## [Task item]
Look at each line of the listing. Copy those that hold the string "experiences".

***** Data listing

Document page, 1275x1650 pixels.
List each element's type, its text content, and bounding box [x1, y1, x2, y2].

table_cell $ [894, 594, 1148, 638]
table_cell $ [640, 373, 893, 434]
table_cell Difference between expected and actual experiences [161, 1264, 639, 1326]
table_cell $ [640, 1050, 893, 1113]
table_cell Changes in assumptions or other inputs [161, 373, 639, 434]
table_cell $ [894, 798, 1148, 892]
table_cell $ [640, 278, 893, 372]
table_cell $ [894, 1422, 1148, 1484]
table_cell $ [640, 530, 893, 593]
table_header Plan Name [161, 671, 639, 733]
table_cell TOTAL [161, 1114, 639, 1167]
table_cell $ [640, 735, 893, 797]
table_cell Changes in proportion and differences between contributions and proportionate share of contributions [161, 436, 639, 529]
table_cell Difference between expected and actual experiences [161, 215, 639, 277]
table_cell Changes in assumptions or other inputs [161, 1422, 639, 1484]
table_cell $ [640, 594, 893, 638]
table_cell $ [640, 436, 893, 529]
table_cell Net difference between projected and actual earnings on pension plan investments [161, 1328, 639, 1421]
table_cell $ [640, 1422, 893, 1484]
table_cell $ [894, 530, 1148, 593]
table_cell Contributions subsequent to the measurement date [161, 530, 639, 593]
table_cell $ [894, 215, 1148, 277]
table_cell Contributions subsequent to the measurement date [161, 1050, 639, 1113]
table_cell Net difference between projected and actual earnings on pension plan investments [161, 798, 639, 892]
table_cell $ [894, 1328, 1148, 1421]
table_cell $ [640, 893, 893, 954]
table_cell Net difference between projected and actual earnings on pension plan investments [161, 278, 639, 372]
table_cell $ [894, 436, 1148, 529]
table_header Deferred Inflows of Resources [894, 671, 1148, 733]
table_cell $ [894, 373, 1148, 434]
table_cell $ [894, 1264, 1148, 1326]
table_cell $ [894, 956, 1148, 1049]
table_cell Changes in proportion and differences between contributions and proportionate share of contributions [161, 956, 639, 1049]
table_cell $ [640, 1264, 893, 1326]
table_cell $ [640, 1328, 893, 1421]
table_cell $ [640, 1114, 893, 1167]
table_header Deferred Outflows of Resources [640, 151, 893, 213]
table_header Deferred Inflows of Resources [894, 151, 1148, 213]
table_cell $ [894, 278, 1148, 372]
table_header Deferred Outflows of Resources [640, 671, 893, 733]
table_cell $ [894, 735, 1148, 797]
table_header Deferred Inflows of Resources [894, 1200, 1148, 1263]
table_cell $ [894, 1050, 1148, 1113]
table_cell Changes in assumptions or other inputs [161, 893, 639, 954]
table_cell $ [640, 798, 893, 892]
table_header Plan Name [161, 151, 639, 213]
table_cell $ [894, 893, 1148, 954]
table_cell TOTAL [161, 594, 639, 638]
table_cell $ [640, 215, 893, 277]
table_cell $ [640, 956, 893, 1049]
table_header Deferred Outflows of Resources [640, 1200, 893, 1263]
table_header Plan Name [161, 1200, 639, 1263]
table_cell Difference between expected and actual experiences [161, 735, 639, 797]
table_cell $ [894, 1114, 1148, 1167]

**********

## [Written solution]
table_cell Difference between expected and actual experiences [161, 1264, 639, 1326]
table_cell Difference between expected and actual experiences [161, 215, 639, 277]
table_cell Difference between expected and actual experiences [161, 735, 639, 797]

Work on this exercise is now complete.